Reforma do secretariado estadual será mínima

29/12/2010 13:20:56 por Eugênio Nascimento em Política
 Quando o governador Marcelo Déda (PT) anunciou a sua pretensão de promover uma reforma no seu primeiro escalão, para melhor ajustar a equipe ao projeto que trabalha, muita gente pensou em mudanças profundas, chegou até a apostar na queda de mais de 50% da equipe que forma o primeiro escalão.

Ledo engano. Não é que o governador não deseje dar amplitude às mudanças, mas sim há falta de bons quadros técnicos e políticos para encaminhar o projeto de governo. Quando o técnico é bom, lhe falta habilidade política, capacidade de conversar e tentar fugir do puro tecnicismo.

E quando o político é hábil e ágil lhe falta conhecimento técnico. Isso é muito comum em todo o Norte e Nordeste do país

Sem querer desmerecer o governador e qualquer um outro membro da sua equipe, aqueles que pensavam numa reforma ampla isso desejam no afã de ver a máquina administrativa mais atuante, realizadora e longe dos efeitos malignos da estrutura viciada do aparelho do Estado.

Marcelo Déda há de entender que não teve crescimento eleitoral nas urnas em outubro último, embora tenha vencido o pleito no primeiro turno, justamente por que o Estado esteve parado, com poucas e pequenas realizações e por causa do intenso festival de críticas da oposição, que conseguiu mostrar isso para o eleitorado.

Há muitas críticas da população ao governo.

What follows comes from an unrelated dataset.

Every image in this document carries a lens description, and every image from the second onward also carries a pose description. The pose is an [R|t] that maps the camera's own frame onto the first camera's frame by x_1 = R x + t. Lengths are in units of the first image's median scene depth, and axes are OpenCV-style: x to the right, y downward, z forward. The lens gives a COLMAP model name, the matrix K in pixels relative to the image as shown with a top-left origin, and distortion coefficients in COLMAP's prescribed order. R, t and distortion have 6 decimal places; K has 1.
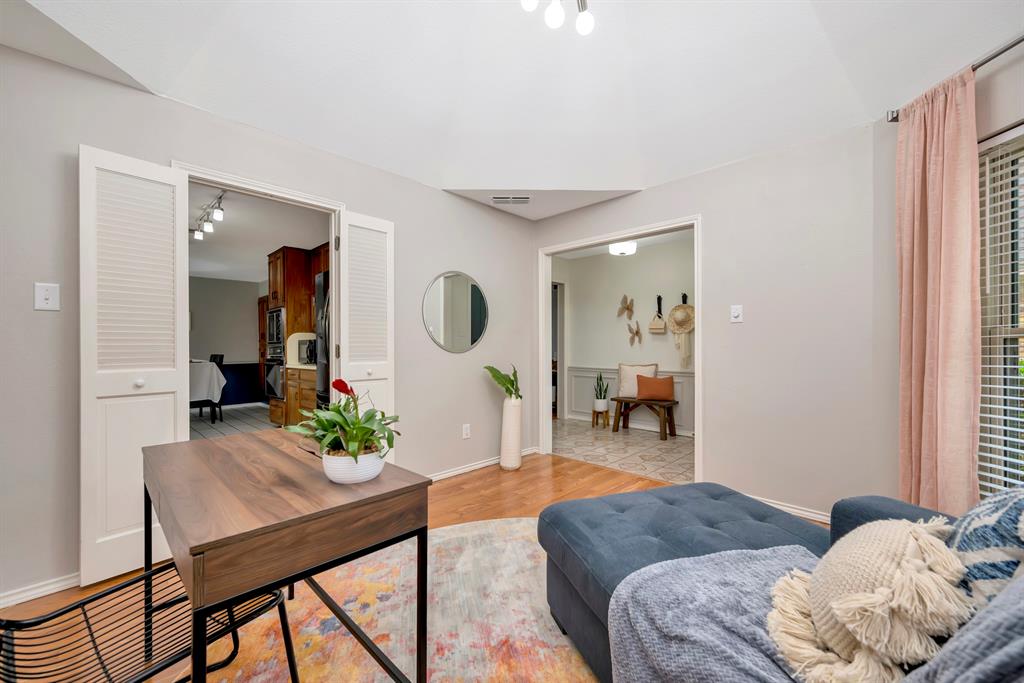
lens RADIAL K [[402.6, 0, 515.9], [0, 402.6, 346.6], [0, 0, 1]] dist [-0.000684, -0.000071]
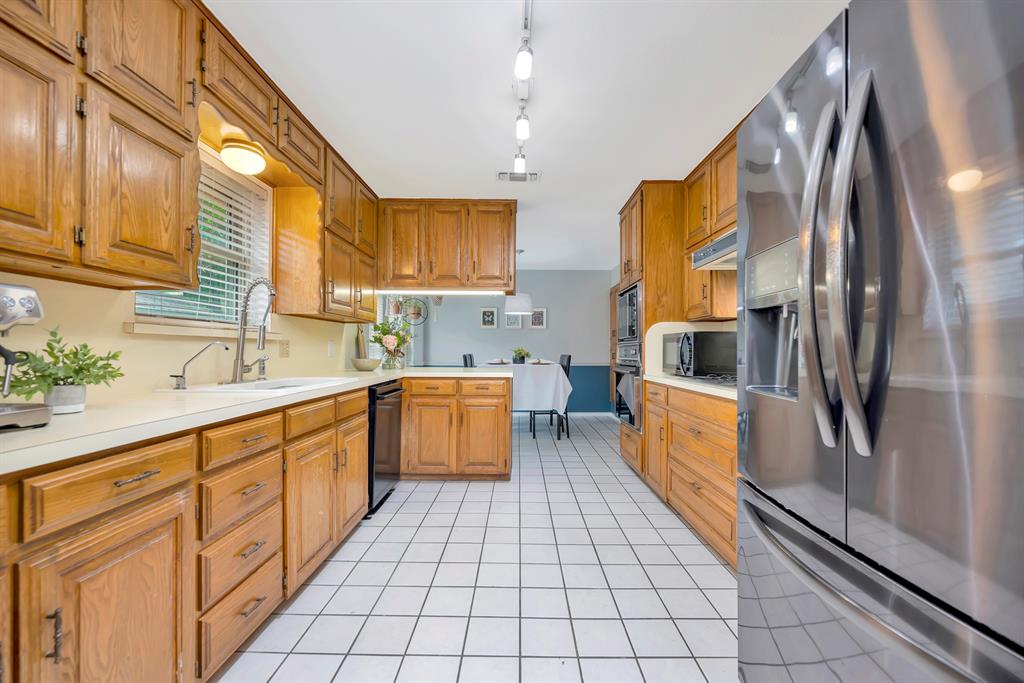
lens RADIAL K [[402.6, 0, 515.9], [0, 402.6, 346.6], [0, 0, 1]] dist [-0.000684, -0.000071]
pose [[0.693711, 0.008527, -0.720203, -0.256891], [-0.008084, 0.999959, 0.004052, 0.000990], [0.720208, 0.003012, 0.693752, 0.420841]]
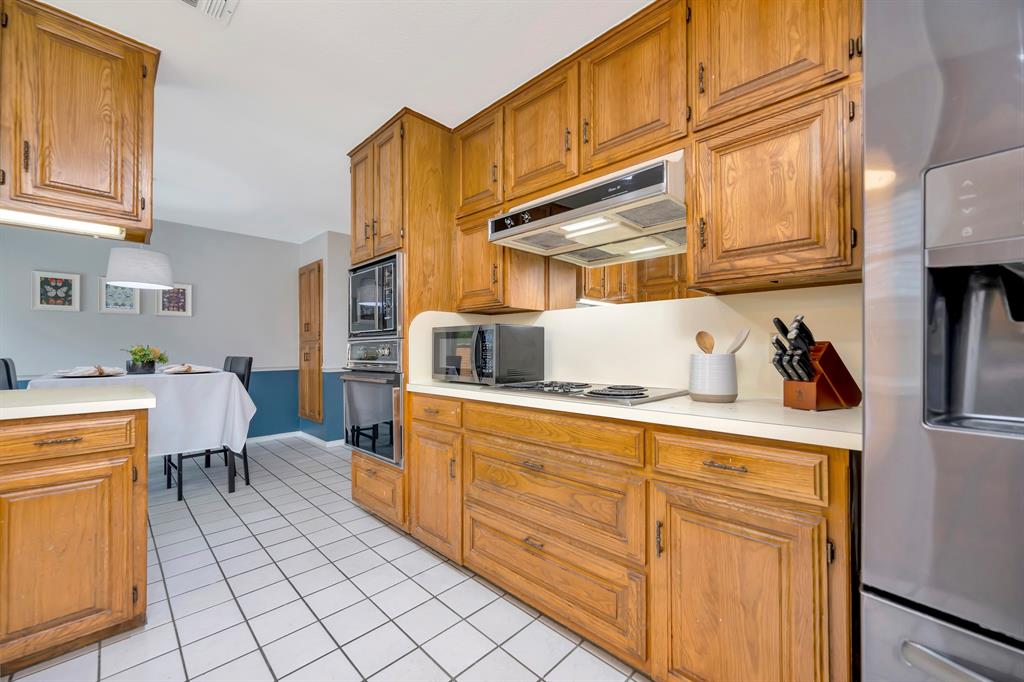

Elas são mais intensas na classe média, principalmente daqueles setores que estavam no poder e ficaram desabrigados e desapracatados com a derrota de João Alves Filho (DEM) nas eleições de 2006. Mas as críticas do cidadão comum têm seu valor. 

Ele (o cidadão comum) reclama de problemas na saúde e na educação e da falta de atenção do  governo para com os mais pobres, embora sejam apontados como prioridade número um. A oposição – numericamente insignificante - dá 
eco aos reclamos.

Mas fato é que Marcelo Déda vai para o seu segundo governo com disposição para marcar a administração pública estadual  e, quem sabe, sair do Palácio de Despachos em 2014 como candidato a senador em condições de vitória.

Por isso, ele já anunciou que será mais exigente nas cobranças ao seu secretariado, que terá um 2011 de dificuldades, com contenção de gastos e sem o direito a pequenas mordomias do dia-a-dia das repartições. 

Caberá aos secretários mostrar competência, ter zelo pela coisa pública e realizar projetos que chamem a atenção para o governo que se propõe a ser o governo das mudanças.